Michigan State University has agreed to pay $500 million to settle lawsuits filed by 332 alleged victims of disgraced former sports physician Larry Nassar, both sides announced Wednesday. The announcement ends the university’s involvement in litigation over the former Olympic gymnastics doctor’s rampant sexual abuse of girls and women under the guise of medical treatment.

• The settlement will pay $425 million to the 332 girls and women who have come forward to date, averaging about $1.28 million per victim.

• Michigan State will set aside an additional $75 million in a trust fund for any victims who come forward in the future.

“This historic settlement came about through the bravery of more than 300 women and girls who had the courage to stand up and refuse to be silenced,” said John Manly, one of several attorneys representing victims, in a statement. “It is the sincere hope of all of the survivors that the legacy of this settlement will be far reaching institutional reform that will end the threat of sexual assault in sports, schools and throughout our society.”

In January, more than 150 women submitted victim-impact statements, and many were read aloud at one of Nassar’s sentencing hearings. Hearing Nassar’s victims speak about the alleged abuse they experienced as young athletes sparked national outrage.
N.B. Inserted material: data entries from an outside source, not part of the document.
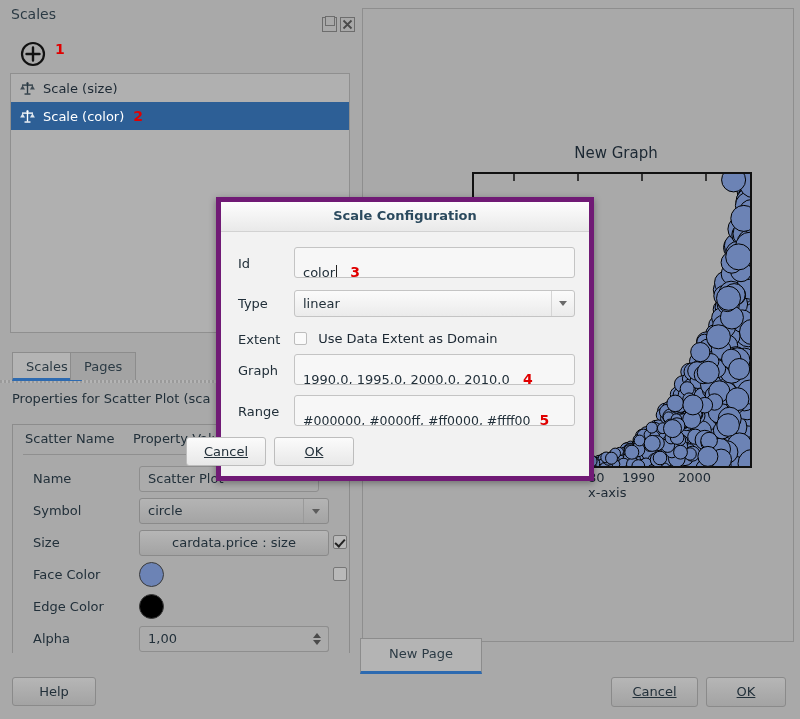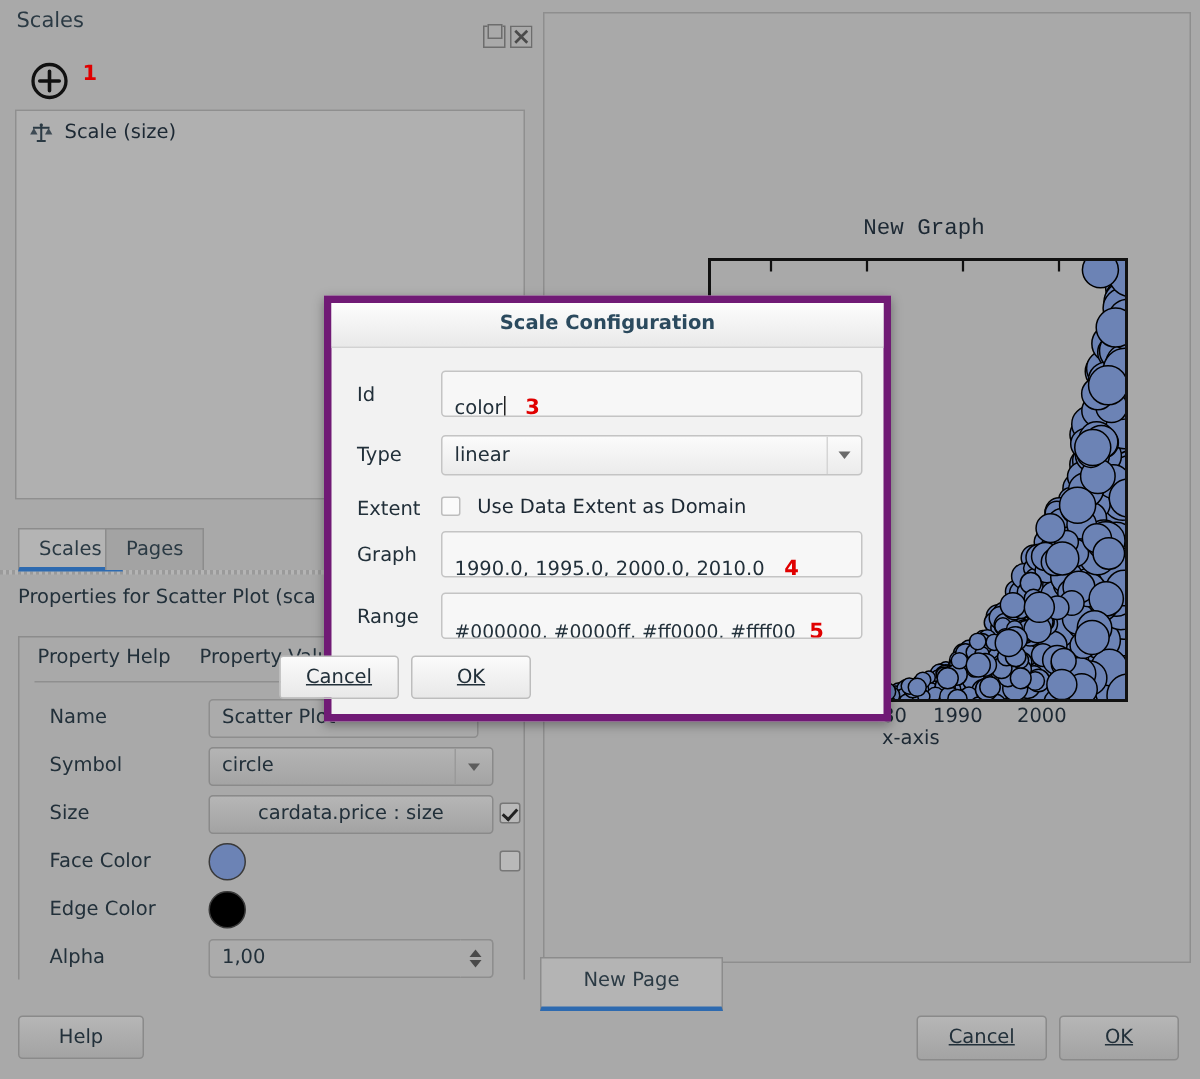--- a/index.html
+++ b/index.html
@@ -76,21 +76,21 @@
      border-left:none;border-radius:0 3px 3px 0;background:#ababab;box-sizing:border-box;cursor:pointer;}
   .spin .up,.spin .dn{position:absolute;left:6px;width:0;height:0;}
   .spin .up{top:6px;border-left:4px solid transparent;border-right:4px solid transparent;border-bottom:5px solid #4a4a4a;}
   .spin .dn{bottom:6px;border-left:4px solid transparent;border-right:4px solid transparent;border-top:5px solid #4a4a4a;}
 
   
   #help-button{left:12px;top:677px;width:84px;height:29px;line-height:27px;}
 
   
   #canvas-area{left:362px;top:8px;width:430px;height:632px;background:#a9a9a9;border:1px solid #8e8e8e;}
-  #graph-title{left:556px;top:144px;width:120px;text-align:center;font-size:15px;color:#1c2833;font-family:Liberation Mono, monospace;}
+  #graph-title{left:556px;top:144px;width:120px;text-align:center;font-size:15px;color:#1c2833;}
   #plot-frame{left:472px;top:172px;width:280px;height:296px;border:2px solid #111;box-sizing:border-box;
      background:#a9a9a9;overflow:hidden;}
   #plot-svg{position:absolute;left:0;top:0;}
   .xtick{position:absolute;top:470px;font-size:13px;color:#1c2833;}
   #xaxis-label{left:588px;top:485px;font-size:13px;color:#1c2833;}
 
   
   #page-tab{left:360px;top:638px;height:36px;line-height:30px;padding:0 28px;box-sizing:border-box;
      background:#b4b4b4;border:1px solid #8c8c8c;border-bottom:3px solid #2d6ab0;
      font-size:13px;color:#2b3a44;cursor:pointer;}
@@ -826,34 +826,46 @@
         <svg class="scale-icon" viewBox="0 0 20 20">
           <path d="M10 3 V16" stroke="#2b3a44" stroke-width="1.6"></path>
           <path d="M3.5 6 H16.5" stroke="#2b3a44" stroke-width="1.6"></path>
           <circle cx="10" cy="4" r="1.3" fill="#2b3a44"></circle>
           <path d="M6.5 16.5 H13.5" stroke="#2b3a44" stroke-width="1.6"></path>
           <path d="M1.3 11.3 L4.2 6.3 L7.1 11.3 Z" fill="#2b3a44" opacity=".85"></path>
           <path d="M12.9 11.3 L15.8 6.3 L18.7 11.3 Z" fill="#2b3a44" opacity=".85"></path>
         </svg>
         <span class="scale-label">Scale (size)</span>
       </div>
+      <div class="scale-row selected">
+        <svg class="scale-icon" viewBox="0 0 20 20">
+          <path d="M10 3 V16" stroke="#ffffff" stroke-width="1.6"></path>
+          <path d="M3.5 6 H16.5" stroke="#ffffff" stroke-width="1.6"></path>
+          <circle cx="10" cy="4" r="1.3" fill="#ffffff"></circle>
+          <path d="M6.5 16.5 H13.5" stroke="#ffffff" stroke-width="1.6"></path>
+          <path d="M1.3 11.3 L4.2 6.3 L7.1 11.3 Z" fill="#ffffff" opacity=".85"></path>
+          <path d="M12.9 11.3 L15.8 6.3 L18.7 11.3 Z" fill="#ffffff" opacity=".85"></path>
+        </svg>
+        <span class="scale-label">Scale (color)</span>
+        <span class="red-num">2</span>
+      </div>
     </div>
 </div>
 
 <div class="abs" id="dock-tab-underline"></div>
 <div class="abs" id="dock-tabs">
   <div class="dock-tab active" id="tab-scales">Scales</div>
   <div class="dock-tab" id="tab-pages">Pages</div>
 </div>
 
 <div class="abs" id="props-caption">Properties for Scatter Plot (sca</div>
 
 <div class="abs" id="props-table">
   <div id="props-header">
-    <div class="hcell" id="ph-name">Property Help</div>
+    <div class="hcell" id="ph-name">Scatter Name</div>
     <div class="hcell" id="ph-value">Property Valu</div>
     <div id="props-header-rule"></div>
   </div>
   <div id="props-rows">
       <div class="prow" style="top: 38px;">
         <span class="plabel">Name</span>
         <div class="pfield qt-input" style="top:3px;width:180px;">Scatter Plot</div>
       </div>
       <div class="prow" style="top: 70px;">
         <span class="plabel">Symbol</span>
Some anger was directed at MSU, where Nassar worked at a campus clinic for years. He treated Michigan State athletes as well as young gymnasts, some who traveled from several counties over with their parents in seek of medical treatment from the same doctor who worked with the United States’ Olympic heroes.

In August 2016, Rachael Denhollander, a Louisville woman, filed a police report accusing Nassar of sexually assaulting her years prior, when she was a teenage gymnast seeking his treatment, and then told her story to the Indianapolis Star. Nassar denied the accusations, but dozens of women across the country, after reading the Star story of Denhollander’s abuse, realized that what they had thought was unusual medical treatment — in which Nassar digitally penetrated them without gloves or warning — was actually sexual assault.

Women came forward alleging they’d complained about Nassar to Michigan State officials as far back as 1997, and in 2014, a university title IX investigation cleared Nassar, ruling that a woman alleging sexual assault had misinterpreted legitimate medical treatment. Top university officials, however, led by then president Lou Anna Simmon, publicly claimed Michigan State had done nothing wrong in handling prior complaints about Nassar.

The university’s trustees maintained support for Simon, and her stance, until the sentencing hearing in January. Simon resigned the day a Michigan judge sentenced Nassar to 40 to 175 years for his crimes.

Nassar, 54, is serving an effective life sentence in prison after pleading guilty to assaulting nine girls and women in Michigan, as well as to federal child pornography crimes.

“I think that the magnitude and the level of hurt that these women endured as kids, made it essentially impossible for MSU to continue business as usual,” Manly, the victims’ attorney, said in a phone interview Wednesday.

While Wednesday’s settlement will remove Michigan State from Nassar-related litigation, the fallout over his crimes is likely not yet over. Lawsuits continue against the USA Gymnastics, the United States Olympic Committee, Bela and Martha Karolyi and other parties. Congressional investigations continue, as well as law enforcement investigations in Michigan and Texas, where the Karolyis’ ranch is located.

“These women are not going away. They are going to be there, holding these people accountable until this changes,” Manly said. “This is the beginning, not the end.”